### Written task
Each record must appear in the answer exactly as given.

Document layout detection data:

● ● ●

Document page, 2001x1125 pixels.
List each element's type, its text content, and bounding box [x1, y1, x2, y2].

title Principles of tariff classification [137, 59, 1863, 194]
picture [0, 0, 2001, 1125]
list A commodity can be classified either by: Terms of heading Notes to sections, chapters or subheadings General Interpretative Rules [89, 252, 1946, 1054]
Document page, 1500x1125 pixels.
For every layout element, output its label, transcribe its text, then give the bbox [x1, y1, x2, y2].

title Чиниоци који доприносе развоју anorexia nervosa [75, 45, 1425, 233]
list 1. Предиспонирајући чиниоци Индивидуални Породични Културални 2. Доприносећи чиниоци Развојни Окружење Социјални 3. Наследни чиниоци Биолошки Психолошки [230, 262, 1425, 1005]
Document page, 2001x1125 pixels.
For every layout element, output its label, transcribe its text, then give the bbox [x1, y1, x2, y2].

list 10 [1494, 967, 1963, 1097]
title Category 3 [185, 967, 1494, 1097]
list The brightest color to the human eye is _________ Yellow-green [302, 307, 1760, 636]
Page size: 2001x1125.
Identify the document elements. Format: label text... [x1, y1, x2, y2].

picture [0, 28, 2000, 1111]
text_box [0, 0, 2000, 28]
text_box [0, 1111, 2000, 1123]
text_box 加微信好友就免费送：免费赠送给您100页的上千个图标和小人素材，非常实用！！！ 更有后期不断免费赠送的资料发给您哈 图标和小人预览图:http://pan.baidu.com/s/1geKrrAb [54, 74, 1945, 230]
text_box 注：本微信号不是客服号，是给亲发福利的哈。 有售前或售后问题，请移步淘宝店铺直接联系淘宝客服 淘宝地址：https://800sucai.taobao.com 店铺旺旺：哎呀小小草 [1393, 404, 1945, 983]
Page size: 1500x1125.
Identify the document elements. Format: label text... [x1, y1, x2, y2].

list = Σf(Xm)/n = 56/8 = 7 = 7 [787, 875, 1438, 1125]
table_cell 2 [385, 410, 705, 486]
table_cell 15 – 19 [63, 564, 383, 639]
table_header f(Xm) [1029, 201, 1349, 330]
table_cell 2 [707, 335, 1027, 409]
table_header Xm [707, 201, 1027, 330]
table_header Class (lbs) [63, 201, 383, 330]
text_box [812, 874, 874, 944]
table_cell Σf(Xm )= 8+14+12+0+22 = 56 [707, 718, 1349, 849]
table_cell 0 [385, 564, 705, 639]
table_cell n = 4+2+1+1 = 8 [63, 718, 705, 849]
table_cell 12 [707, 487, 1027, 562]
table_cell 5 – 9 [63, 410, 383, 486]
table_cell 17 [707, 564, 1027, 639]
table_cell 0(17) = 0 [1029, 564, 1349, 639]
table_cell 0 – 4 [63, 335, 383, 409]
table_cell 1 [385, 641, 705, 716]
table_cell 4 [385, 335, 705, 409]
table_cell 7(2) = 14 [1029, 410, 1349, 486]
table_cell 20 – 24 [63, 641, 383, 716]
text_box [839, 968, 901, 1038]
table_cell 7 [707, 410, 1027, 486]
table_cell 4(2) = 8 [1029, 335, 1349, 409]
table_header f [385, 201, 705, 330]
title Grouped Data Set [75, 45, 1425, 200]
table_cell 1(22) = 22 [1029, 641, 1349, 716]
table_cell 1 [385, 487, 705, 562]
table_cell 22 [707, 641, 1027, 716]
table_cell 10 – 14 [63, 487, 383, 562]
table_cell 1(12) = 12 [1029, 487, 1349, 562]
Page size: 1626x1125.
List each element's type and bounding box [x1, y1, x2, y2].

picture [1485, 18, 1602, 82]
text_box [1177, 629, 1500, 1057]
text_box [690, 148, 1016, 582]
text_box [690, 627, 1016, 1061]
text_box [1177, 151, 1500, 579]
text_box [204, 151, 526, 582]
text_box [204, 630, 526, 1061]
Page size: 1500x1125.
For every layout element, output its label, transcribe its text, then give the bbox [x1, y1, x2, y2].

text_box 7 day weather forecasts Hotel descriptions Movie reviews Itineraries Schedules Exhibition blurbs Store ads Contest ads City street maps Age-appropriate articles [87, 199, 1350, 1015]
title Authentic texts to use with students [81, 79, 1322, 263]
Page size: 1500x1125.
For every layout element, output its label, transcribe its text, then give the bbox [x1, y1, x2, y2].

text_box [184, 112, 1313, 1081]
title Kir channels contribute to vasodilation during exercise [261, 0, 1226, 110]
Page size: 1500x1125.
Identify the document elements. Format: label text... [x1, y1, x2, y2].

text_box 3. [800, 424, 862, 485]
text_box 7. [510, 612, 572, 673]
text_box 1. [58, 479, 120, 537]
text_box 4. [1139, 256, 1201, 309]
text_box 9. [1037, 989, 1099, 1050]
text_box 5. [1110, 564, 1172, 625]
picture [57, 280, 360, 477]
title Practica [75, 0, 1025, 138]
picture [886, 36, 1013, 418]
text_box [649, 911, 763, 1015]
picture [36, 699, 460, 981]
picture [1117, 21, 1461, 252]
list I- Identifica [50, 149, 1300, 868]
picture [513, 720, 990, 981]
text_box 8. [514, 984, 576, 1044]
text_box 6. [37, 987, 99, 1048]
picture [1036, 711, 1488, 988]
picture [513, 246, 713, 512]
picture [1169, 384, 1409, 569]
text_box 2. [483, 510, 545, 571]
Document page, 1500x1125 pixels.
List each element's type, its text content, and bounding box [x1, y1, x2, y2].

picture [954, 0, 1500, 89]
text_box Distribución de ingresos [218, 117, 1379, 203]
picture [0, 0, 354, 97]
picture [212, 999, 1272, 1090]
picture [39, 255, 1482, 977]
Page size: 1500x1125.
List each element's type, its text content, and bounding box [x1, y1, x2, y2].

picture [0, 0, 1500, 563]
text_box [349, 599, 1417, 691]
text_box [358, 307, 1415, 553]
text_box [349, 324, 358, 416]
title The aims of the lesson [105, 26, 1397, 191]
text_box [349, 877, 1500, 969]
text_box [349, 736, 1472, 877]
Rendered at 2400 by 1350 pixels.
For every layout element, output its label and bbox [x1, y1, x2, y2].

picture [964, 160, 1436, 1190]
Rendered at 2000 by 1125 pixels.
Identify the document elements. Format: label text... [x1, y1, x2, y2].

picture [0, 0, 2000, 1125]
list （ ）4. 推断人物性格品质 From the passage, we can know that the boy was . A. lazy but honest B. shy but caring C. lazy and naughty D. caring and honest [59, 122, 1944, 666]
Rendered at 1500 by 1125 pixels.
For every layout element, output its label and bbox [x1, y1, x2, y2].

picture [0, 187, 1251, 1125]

● ● ●

### Answer to the problem
Document page, 2001x1125 pixels.
List each element's type, its text content, and bounding box [x1, y1, x2, y2].

title Principles of tariff classification [137, 59, 1863, 194]
picture [0, 0, 2001, 1125]
list A commodity can be classified either by: Terms of heading Notes to sections, chapters or subheadings General Interpretative Rules [89, 252, 1946, 1054]
Document page, 1500x1125 pixels.
For every layout element, output its label, transcribe its text, then give the bbox [x1, y1, x2, y2].

title Чиниоци који доприносе развоју anorexia nervosa [75, 45, 1425, 233]
list 1. Предиспонирајући чиниоци Индивидуални Породични Културални 2. Доприносећи чиниоци Развојни Окружење Социјални 3. Наследни чиниоци Биолошки Психолошки [230, 262, 1425, 1005]
Document page, 2001x1125 pixels.
For every layout element, output its label, transcribe its text, then give the bbox [x1, y1, x2, y2].

list 10 [1494, 967, 1963, 1097]
title Category 3 [185, 967, 1494, 1097]
list The brightest color to the human eye is _________ Yellow-green [302, 307, 1760, 636]
Page size: 2001x1125.
Identify the document elements. Format: label text... [x1, y1, x2, y2].

picture [0, 28, 2000, 1111]
text_box [0, 0, 2000, 28]
text_box [0, 1111, 2000, 1123]
text_box 加微信好友就免费送：免费赠送给您100页的上千个图标和小人素材，非常实用！！！ 更有后期不断免费赠送的资料发给您哈 图标和小人预览图:http://pan.baidu.com/s/1geKrrAb [54, 74, 1945, 230]
text_box 注：本微信号不是客服号，是给亲发福利的哈。 有售前或售后问题，请移步淘宝店铺直接联系淘宝客服 淘宝地址：https://800sucai.taobao.com 店铺旺旺：哎呀小小草 [1393, 404, 1945, 983]
Page size: 1500x1125.
Identify the document elements. Format: label text... [x1, y1, x2, y2].

list = Σf(Xm)/n = 56/8 = 7 = 7 [787, 875, 1438, 1125]
table_cell 2 [385, 410, 705, 486]
table_cell 15 – 19 [63, 564, 383, 639]
table_header f(Xm) [1029, 201, 1349, 330]
table_cell 2 [707, 335, 1027, 409]
table_header Xm [707, 201, 1027, 330]
table_header Class (lbs) [63, 201, 383, 330]
text_box [812, 874, 874, 944]
table_cell Σf(Xm )= 8+14+12+0+22 = 56 [707, 718, 1349, 849]
table_cell 0 [385, 564, 705, 639]
table_cell n = 4+2+1+1 = 8 [63, 718, 705, 849]
table_cell 12 [707, 487, 1027, 562]
table_cell 5 – 9 [63, 410, 383, 486]
table_cell 17 [707, 564, 1027, 639]
table_cell 0(17) = 0 [1029, 564, 1349, 639]
table_cell 0 – 4 [63, 335, 383, 409]
table_cell 1 [385, 641, 705, 716]
table_cell 4 [385, 335, 705, 409]
table_cell 7(2) = 14 [1029, 410, 1349, 486]
table_cell 20 – 24 [63, 641, 383, 716]
text_box [839, 968, 901, 1038]
table_cell 7 [707, 410, 1027, 486]
table_cell 4(2) = 8 [1029, 335, 1349, 409]
table_header f [385, 201, 705, 330]
title Grouped Data Set [75, 45, 1425, 200]
table_cell 1(22) = 22 [1029, 641, 1349, 716]
table_cell 1 [385, 487, 705, 562]
table_cell 22 [707, 641, 1027, 716]
table_cell 10 – 14 [63, 487, 383, 562]
table_cell 1(12) = 12 [1029, 487, 1349, 562]
Page size: 1626x1125.
List each element's type and bounding box [x1, y1, x2, y2].

picture [1485, 18, 1602, 82]
text_box [1177, 629, 1500, 1057]
text_box [690, 148, 1016, 582]
text_box [690, 627, 1016, 1061]
text_box [1177, 151, 1500, 579]
text_box [204, 151, 526, 582]
text_box [204, 630, 526, 1061]
Page size: 1500x1125.
For every layout element, output its label, transcribe its text, then give the bbox [x1, y1, x2, y2].

text_box 7 day weather forecasts Hotel descriptions Movie reviews Itineraries Schedules Exhibition blurbs Store ads Contest ads City street maps Age-appropriate articles [87, 199, 1350, 1015]
title Authentic texts to use with students [81, 79, 1322, 263]
Page size: 1500x1125.
For every layout element, output its label, transcribe its text, then give the bbox [x1, y1, x2, y2].

text_box [184, 112, 1313, 1081]
title Kir channels contribute to vasodilation during exercise [261, 0, 1226, 110]
Page size: 1500x1125.
Identify the document elements. Format: label text... [x1, y1, x2, y2].

text_box 3. [800, 424, 862, 485]
text_box 7. [510, 612, 572, 673]
text_box 1. [58, 479, 120, 537]
text_box 4. [1139, 256, 1201, 309]
text_box 9. [1037, 989, 1099, 1050]
text_box 5. [1110, 564, 1172, 625]
picture [57, 280, 360, 477]
title Practica [75, 0, 1025, 138]
picture [886, 36, 1013, 418]
text_box [649, 911, 763, 1015]
picture [36, 699, 460, 981]
picture [1117, 21, 1461, 252]
list I- Identifica [50, 149, 1300, 868]
picture [513, 720, 990, 981]
text_box 8. [514, 984, 576, 1044]
text_box 6. [37, 987, 99, 1048]
picture [1036, 711, 1488, 988]
picture [513, 246, 713, 512]
picture [1169, 384, 1409, 569]
text_box 2. [483, 510, 545, 571]
Document page, 1500x1125 pixels.
List each element's type, its text content, and bounding box [x1, y1, x2, y2].

picture [954, 0, 1500, 89]
text_box Distribución de ingresos [218, 117, 1379, 203]
picture [0, 0, 354, 97]
picture [212, 999, 1272, 1090]
picture [39, 255, 1482, 977]
Page size: 1500x1125.
List each element's type, its text content, and bounding box [x1, y1, x2, y2].

picture [0, 0, 1500, 563]
text_box [349, 599, 1417, 691]
text_box [358, 307, 1415, 553]
text_box [349, 324, 358, 416]
title The aims of the lesson [105, 26, 1397, 191]
text_box [349, 877, 1500, 969]
text_box [349, 736, 1472, 877]
Rendered at 2400 by 1350 pixels.
For every layout element, output its label and bbox [x1, y1, x2, y2].

picture [964, 160, 1436, 1190]
Rendered at 2000 by 1125 pixels.
Identify the document elements. Format: label text... [x1, y1, x2, y2].

picture [0, 0, 2000, 1125]
list （ ）4. 推断人物性格品质 From the passage, we can know that the boy was . A. lazy but honest B. shy but caring C. lazy and naughty D. caring and honest [59, 122, 1944, 666]
Rendered at 1500 by 1125 pixels.
For every layout element, output its label and bbox [x1, y1, x2, y2].

picture [0, 187, 1251, 1125]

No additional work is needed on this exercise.